The state’s media watchdog is seeking to shut down a news agency, claiming it violated the recent legislation that forbids using foul language in the media.
The Federal Service for Supervision in Telecommunications, Information Technology and Mass Communications (Roskomnadzor) has filed a lawsuit to annul registration of the Rosbalt news agency due to “repeated serious violations” of a recent law forbidding taboo language in the media, it reported on its website on Oct. 4.
In the lawsuit, Roskomnadzor referred to warnings issued to Rosbalt over allegedly obscene language in two videos on the agency’s website.
Rosbalt news agency said that the lawsuit lacks ground and signals the start of censorship in Russia.
Yevgeny Zubarev, the St. Petersburg-based editor of Rosbalt’s video section, wrote on the agency’s website that the warnings issued in July were actually about links to two external videos, rather than Rosbalt’s own material.
One of the videos that Roskomnadzor objected to was “Like a Red Prison,” the most recent music video by feminist punk group Pussy Riot uploaded on YouTube on July 16.

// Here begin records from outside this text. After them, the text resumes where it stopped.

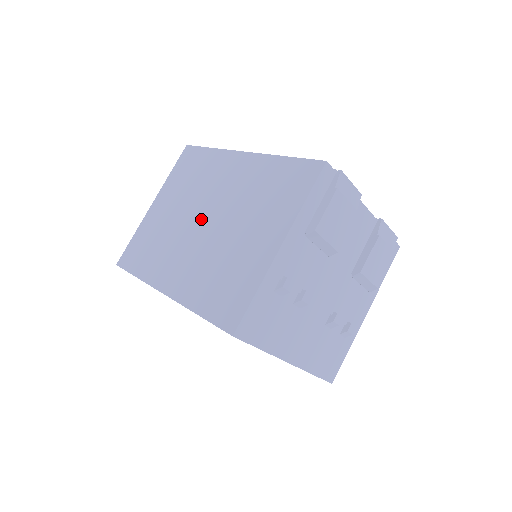
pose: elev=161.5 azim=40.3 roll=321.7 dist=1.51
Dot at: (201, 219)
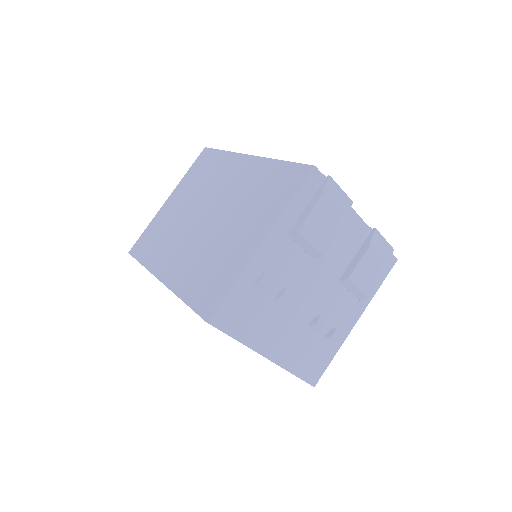
Dot at: (203, 215)
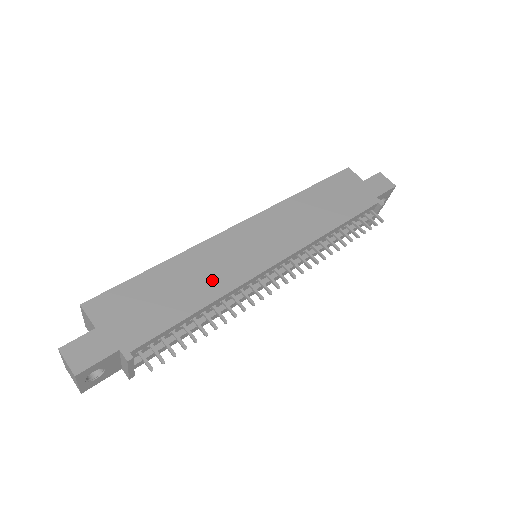
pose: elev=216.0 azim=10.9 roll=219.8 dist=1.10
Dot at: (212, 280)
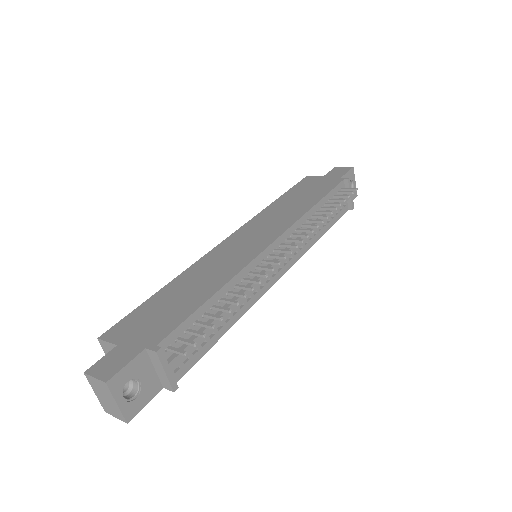
Dot at: (218, 274)
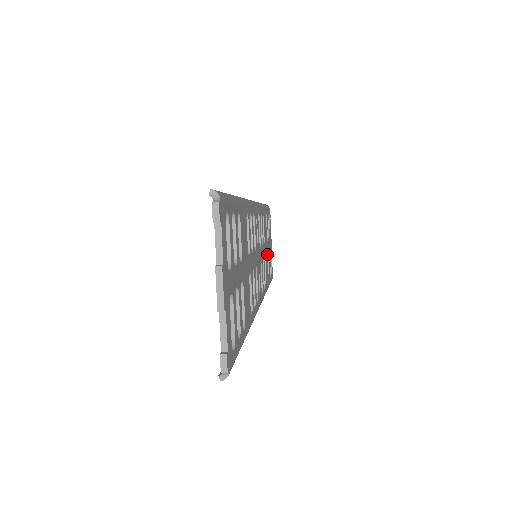
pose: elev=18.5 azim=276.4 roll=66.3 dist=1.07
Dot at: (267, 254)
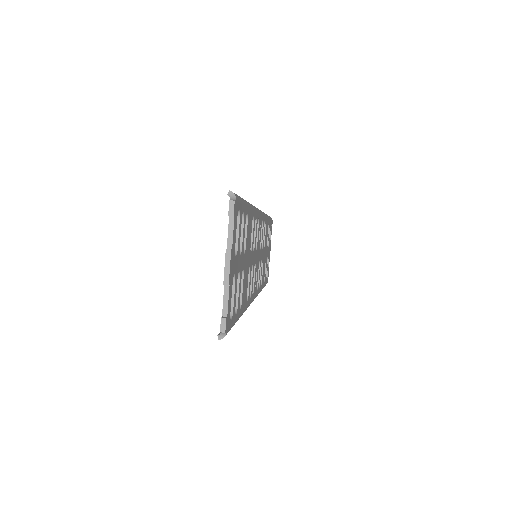
Dot at: (265, 259)
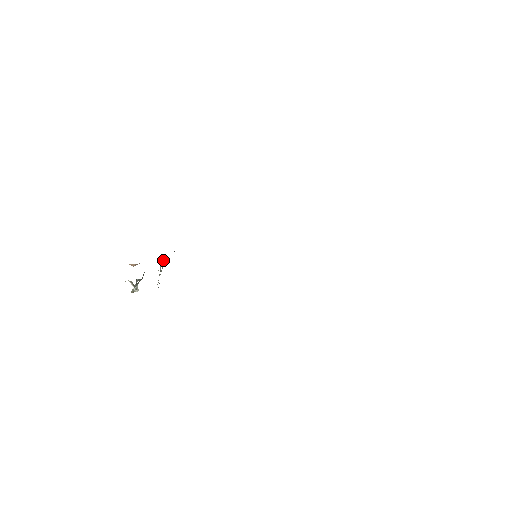
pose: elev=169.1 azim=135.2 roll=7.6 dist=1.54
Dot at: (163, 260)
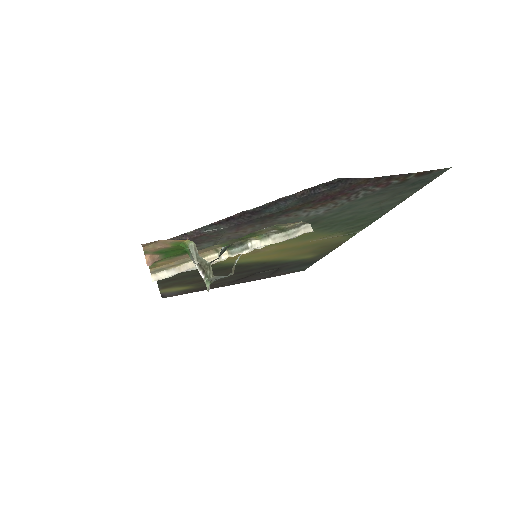
Dot at: occluded
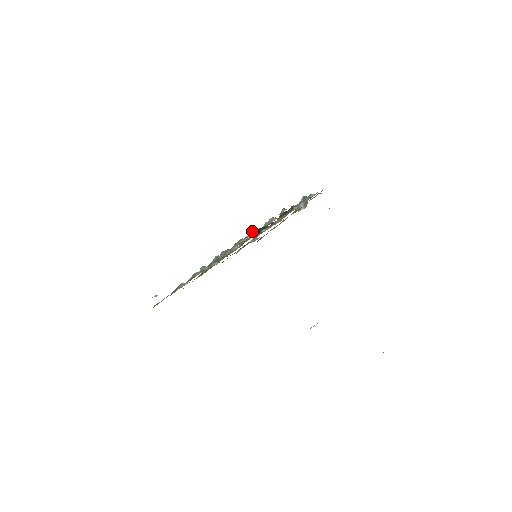
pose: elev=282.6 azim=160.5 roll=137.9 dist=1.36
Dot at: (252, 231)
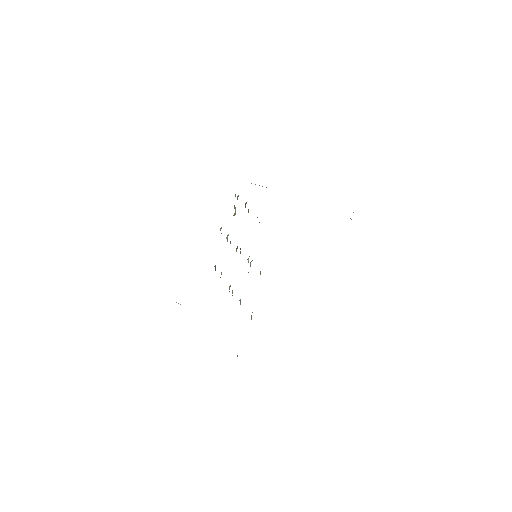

The video showed the balaclava-wearing women performing on installations related to the oil and gas industry and a Rosneft gas station. In it, they poured black liquid over the portrait of Rosneft’s head Igor Sechin. The video contained an expletive, which, according to Zubarev, he missed when listening to the song the first time and discovered only upon receiving the warning from Roskomnadzor.
“I heard an obscenity in one instance and bleeped it out, but failed to catch it in another verse. The censors from Roskomnadzor were certain that they heard it,” Zubarev wrote.
“I edited the video once again after their claims and there are no expletives there anymore, but the officers happily ran to the court.”
Roskomnadzor reported about the warning issued to Rosbalt on its website on July 25.
Both videos were edited as soon as the warning was received and the censored versions were uploaded to Rosbalt’s website, according to Zubarev.
Zubarev suggested that the lawsuit meant that the command to deal with Rosbalt had been given “from the very top” and if so, the agency “faces a serious challenge.”